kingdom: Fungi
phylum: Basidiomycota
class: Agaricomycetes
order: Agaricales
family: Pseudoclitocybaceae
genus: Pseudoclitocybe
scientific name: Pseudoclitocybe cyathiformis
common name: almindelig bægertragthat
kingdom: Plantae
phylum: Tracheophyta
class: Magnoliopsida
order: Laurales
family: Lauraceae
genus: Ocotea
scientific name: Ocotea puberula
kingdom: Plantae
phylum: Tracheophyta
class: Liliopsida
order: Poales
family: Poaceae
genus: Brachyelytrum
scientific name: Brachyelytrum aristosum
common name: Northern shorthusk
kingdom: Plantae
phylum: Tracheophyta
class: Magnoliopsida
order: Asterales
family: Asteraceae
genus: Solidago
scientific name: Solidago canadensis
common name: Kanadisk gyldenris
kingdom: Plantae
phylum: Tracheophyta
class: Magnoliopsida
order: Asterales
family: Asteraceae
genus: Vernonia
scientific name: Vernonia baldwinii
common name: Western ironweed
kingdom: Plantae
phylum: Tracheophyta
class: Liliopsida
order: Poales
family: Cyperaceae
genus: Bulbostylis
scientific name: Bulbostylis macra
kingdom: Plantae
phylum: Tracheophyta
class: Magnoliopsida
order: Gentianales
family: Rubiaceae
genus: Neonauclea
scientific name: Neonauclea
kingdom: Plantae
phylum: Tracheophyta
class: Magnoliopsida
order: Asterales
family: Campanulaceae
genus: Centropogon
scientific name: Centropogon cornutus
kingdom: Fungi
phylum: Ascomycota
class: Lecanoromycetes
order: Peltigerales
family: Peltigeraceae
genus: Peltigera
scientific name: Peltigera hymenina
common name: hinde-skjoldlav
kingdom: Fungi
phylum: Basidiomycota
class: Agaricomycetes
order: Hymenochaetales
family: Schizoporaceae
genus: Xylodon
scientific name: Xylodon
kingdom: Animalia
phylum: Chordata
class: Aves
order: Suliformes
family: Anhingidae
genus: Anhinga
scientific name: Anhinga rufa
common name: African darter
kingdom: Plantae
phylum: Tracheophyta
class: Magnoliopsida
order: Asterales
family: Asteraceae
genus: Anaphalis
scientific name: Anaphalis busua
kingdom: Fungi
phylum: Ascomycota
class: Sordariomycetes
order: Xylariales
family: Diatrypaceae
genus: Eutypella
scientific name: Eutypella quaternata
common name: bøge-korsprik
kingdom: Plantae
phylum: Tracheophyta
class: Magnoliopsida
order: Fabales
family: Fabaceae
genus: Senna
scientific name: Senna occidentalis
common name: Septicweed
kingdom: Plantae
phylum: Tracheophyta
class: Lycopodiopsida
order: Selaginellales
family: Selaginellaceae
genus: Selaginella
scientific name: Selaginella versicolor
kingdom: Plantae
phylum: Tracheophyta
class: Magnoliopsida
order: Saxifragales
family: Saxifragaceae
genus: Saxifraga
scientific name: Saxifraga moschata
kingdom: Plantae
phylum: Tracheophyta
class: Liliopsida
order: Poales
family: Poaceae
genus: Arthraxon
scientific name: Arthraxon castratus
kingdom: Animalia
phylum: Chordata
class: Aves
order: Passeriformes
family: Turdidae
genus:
━━━━━━━━━━━━━━━━━━━━
### TASK PROMPT
Convert the entire listing above into a Markdown table with two columns, Row and Line. Give each non-blank line its own numbered row.

### WRITTEN REPLY
| Row | Line |
|---|---|
| 1 | kingdom: Fungi |
| 2 | phylum: Basidiomycota |
| 3 | class: Agaricomycetes |
| 4 | order: Agaricales |
| 5 | family: Pseudoclitocybaceae |
| 6 | genus: Pseudoclitocybe |
| 7 | scientific name: Pseudoclitocybe cyathiformis |
| 8 | common name: almindelig bægertragthat |
| 9 | kingdom: Plantae |
| 10 | phylum: Tracheophyta |
| 11 | class: Magnoliopsida |
| 12 | order: Laurales |
| 13 | family: Lauraceae |
| 14 | genus: Ocotea |
| 15 | scientific name: Ocotea puberula |
| 16 | kingdom: Plantae |
| 17 | phylum: Tracheophyta |
| 18 | class: Liliopsida |
| 19 | order: Poales |
| 20 | family: Poaceae |
| 21 | genus: Brachyelytrum |
| 22 | scientific name: Brachyelytrum aristosum |
| 23 | common name: Northern shorthusk |
| 24 | kingdom: Plantae |
| 25 | phylum: Tracheophyta |
| 26 | class: Magnoliopsida |
| 27 | order: Asterales |
| 28 | family: Asteraceae |
| 29 | genus: Solidago |
| 30 | scientific name: Solidago canadensis |
| 31 | common name: Kanadisk gyldenris |
| 32 | kingdom: Plantae |
| 33 | phylum: Tracheophyta |
| 34 | class: Magnoliopsida |
| 35 | order: Asterales |
| 36 | family: Asteraceae |
| 37 | genus: Vernonia |
| 38 | scientific name: Vernonia baldwinii |
| 39 | common name: Western ironweed |
| 40 | kingdom: Plantae |
| 41 | phylum: Tracheophyta |
| 42 | class: Liliopsida |
| 43 | order: Poales |
| 44 | family: Cyperaceae |
| 45 | genus: Bulbostylis |
| 46 | scientific name: Bulbostylis macra |
| 47 | kingdom: Plantae |
| 48 | phylum: Tracheophyta |
| 49 | class: Magnoliopsida |
| 50 | order: Gentianales |
| 51 | family: Rubiaceae |
| 52 | genus: Neonauclea |
| 53 | scientific name: Neonauclea |
| 54 | kingdom: Plantae |
| 55 | phylum: Tracheophyta |
| 56 | class: Magnoliopsida |
| 57 | order: Asterales |
| 58 | family: Campanulaceae |
| 59 | genus: Centropogon |
| 60 | scientific name: Centropogon cornutus |
| 61 | kingdom: Fungi |
| 62 | phylum: Ascomycota |
| 63 | class: Lecanoromycetes |
| 64 | order: Peltigerales |
| 65 | family: Peltigeraceae |
| 66 | genus: Peltigera |
| 67 | scientific name: Peltigera hymenina |
| 68 | common name: hinde-skjoldlav |
| 69 | kingdom: Fungi |
| 70 | phylum: Basidiomycota |
| 71 | class: Agaricomycetes |
| 72 | order: Hymenochaetales |
| 73 | family: Schizoporaceae |
| 74 | genus: Xylodon |
| 75 | scientific name: Xylodon |
| 76 | kingdom: Animalia |
| 77 | phylum: Chordata |
| 78 | class: Aves |
| 79 | order: Suliformes |
| 80 | family: Anhingidae |
| 81 | genus: Anhinga |
| 82 | scientific name: Anhinga rufa |
| 83 | common name: African darter |
| 84 | kingdom: Plantae |
| 85 | phylum: Tracheophyta |
| 86 | class: Magnoliopsida |
| 87 | order: Asterales |
| 88 | family: Asteraceae |
| 89 | genus: Anaphalis |
| 90 | scientific name: Anaphalis busua |
| 91 | kingdom: Fungi |
| 92 | phylum: Ascomycota |
| 93 | class: Sordariomycetes |
| 94 | order: Xylariales |
| 95 | family: Diatrypaceae |
| 96 | genus: Eutypella |
| 97 | scientific name: Eutypella quaternata |
| 98 | common name: bøge-korsprik |
| 99 | kingdom: Plantae |
| 100 | phylum: Tracheophyta |
| 101 | class: Magnoliopsida |
| 102 | order: Fabales |
| 103 | family: Fabaceae |
| 104 | genus: Senna |
| 105 | scientific name: Senna occidentalis |
| 106 | common name: Septicweed |
| 107 | kingdom: Plantae |
| 108 | phylum: Tracheophyta |
| 109 | class: Lycopodiopsida |
| 110 | order: Selaginellales |
| 111 | family: Selaginellaceae |
| 112 | genus: Selaginella |
| 113 | scientific name: Selaginella versicolor |
| 114 | kingdom: Plantae |
| 115 | phylum: Tracheophyta |
| 116 | class: Magnoliopsida |
| 117 | order: Saxifragales |
| 118 | family: Saxifragaceae |
| 119 | genus: Saxifraga |
| 120 | scientific name: Saxifraga moschata |
| 121 | kingdom: Plantae |
| 122 | phylum: Tracheophyta |
| 123 | class: Liliopsida |
| 124 | order: Poales |
| 125 | family: Poaceae |
| 126 | genus: Arthraxon |
| 127 | scientific name: Arthraxon castratus |
| 128 | kingdom: Animalia |
| 129 | phylum: Chordata |
| 130 | class: Aves |
| 131 | order: Passeriformes |
| 132 | family: Turdidae |
| 133 | genus: |